(Source records)
╔══
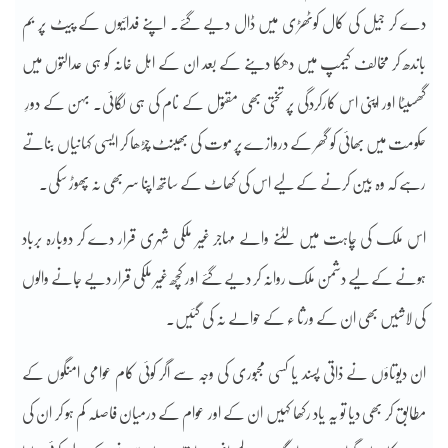
دے کر جیل کی کال کوٹھڑی میں ڈال دیے گئے۔ اپنے فدائیوں کے پیٹ پر بم
باندھ کر مخالف کیمپ میں دھکا دینے کے بعد ان کے اہل خانہ کو ہی عدالتوں میں
گھسیٹا اور اپنی اس کارکردگی پر تختی بھی مقتول کے نام کی ہی لگائی۔ بہن کے دورِ
حکومت میں بھائی کو گھر کے دروازے پر موت کی بھینٹ چڑھا کر ایسی کہانیاں بناتے
رہے کہ وہ بین کرنے کے لیے اس کی کھاٹ کے ساتھ اپنا سر بھی نہ پھوڑ سکی۔
اس ملک کی چاہت میں لٹنے والے مہاجر غیر ملکی شہری قرار دے کر دوبارہ برباد
ہونے کے لیے دشمن ملک روانہ کر دیے گئے اور کچھ غیر ملکی قرار دیے جانے والوں
کی لاشیں بھی ان کے ورثا ء کے حوالے نہ کی گئیں۔
ان دیوتاؤں نے ذاتی پسند یا کسی مجبوری کی وجہ سے اگر کوئی کام عوامی امنگوں کے
مطابق کر بھی دیا تو یہ یاد رکھا کہیں ان کے اور عوام کے درمیان فاصلہ کم ہو کر ان کی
╚══
**What to produce:** Show every line above where "ملکی" is found.

**Exercise output:**
اس ملک کی چاہت میں لٹنے والے مہاجر غیر ملکی شہری قرار دے کر دوبارہ برباد
ہونے کے لیے دشمن ملک روانہ کر دیے گئے اور کچھ غیر ملکی قرار دیے جانے والوں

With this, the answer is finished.